Understanding fog-plant interactions at the ecosystem scale using atmospheric carbonyl sulfide
Friday, 18 December 2015: 11:50
3002 (Moscone West)
Ecosystem metabolism is thought to have powerful feedbacks with the climate system as well as direct impacts on individual taxa that rely on ecosystems for food, water, and shelter. Despite the importance of an ecosystem level understanding, climate change impacts on whole ecosystems remains highly uncertain. In particular, coastal fog-dominated regions are a blind spot for whole ecosystem measurements of the land-air-sea exchange of carbon, water, and energy.
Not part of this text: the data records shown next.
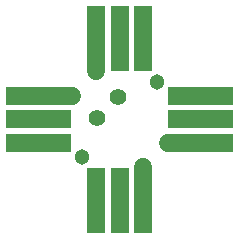
<source format=gbr>
G04 EAGLE Gerber RS-274X export*
G75*
%MOMM*%
%FSLAX34Y34*%
%LPD*%
%INSoldermask Bottom*%
%IPPOS*%
%AMOC8*
5,1,8,0,0,1.08239X$1,22.5*%
G01*
%ADD10C,1.303200*%
%ADD11C,1.500000*%
%ADD12R,1.609600X1.609600*%
%ADD13R,5.200000X1.500000*%
%ADD14R,1.500000X5.200000*%
%ADD15C,1.422400*%


D10*
X133350Y133350D03*
X69850Y69850D03*
D11*
X61020Y121600D02*
X60520Y121600D01*
D12*
X53020Y121600D03*
X33020Y121600D03*
X13020Y121600D03*
X53020Y101600D03*
X33020Y101600D03*
X13020Y101600D03*
X53020Y81600D03*
X33020Y81600D03*
X13020Y81600D03*
D13*
X33020Y121600D03*
X33020Y101600D03*
X33020Y81600D03*
D11*
X142180Y81600D02*
X142680Y81600D01*
D12*
X150180Y81600D03*
X170180Y81600D03*
X190180Y81600D03*
X150180Y101600D03*
X170180Y101600D03*
X190180Y101600D03*
X150180Y121600D03*
X170180Y121600D03*
X190180Y121600D03*
D13*
X170180Y81600D03*
X170180Y101600D03*
X170180Y121600D03*
D11*
X121600Y61020D02*
X121600Y60520D01*
D12*
X121600Y53020D03*
X121600Y33020D03*
X121600Y13020D03*
X101600Y53020D03*
X101600Y33020D03*
X101600Y13020D03*
X81600Y53020D03*
X81600Y33020D03*
X81600Y13020D03*
D14*
X81600Y33020D03*
X101600Y33020D03*
X121600Y33020D03*
D11*
X81600Y142180D02*
X81600Y142680D01*
D12*
X81600Y150180D03*
X81600Y170180D03*
X81600Y190180D03*
X101600Y150180D03*
X101600Y170180D03*
X101600Y190180D03*
X121600Y150180D03*
X121600Y170180D03*
X121600Y190180D03*
D14*
X121600Y170180D03*
X101600Y170180D03*
X81600Y170180D03*
D15*
X82460Y102780D03*
X100420Y120740D03*
M02*

</source>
To address this critical knowledge gap, our inter-displicary team from the University of California's new Institute for the Study of Ecological Effects of Climate Impacts (ISEECI) has launched a next-generation monitoring program along a gradient of UC Natural Reserve System (NRS) sites. We leverage recent breakthroughs in atmospheric spectroscopy and mechanistic ecosystem models of carbonyl sulfide that provide an unprecedented opportunity to explore the sustainability of coastal systems. Here we present our next-generation monitoring and regional analysis across a North/South transect of UC-NRS sites that has the potential to provide a new window into fog-dominated ecosystems, both currently and under climate change scenarios.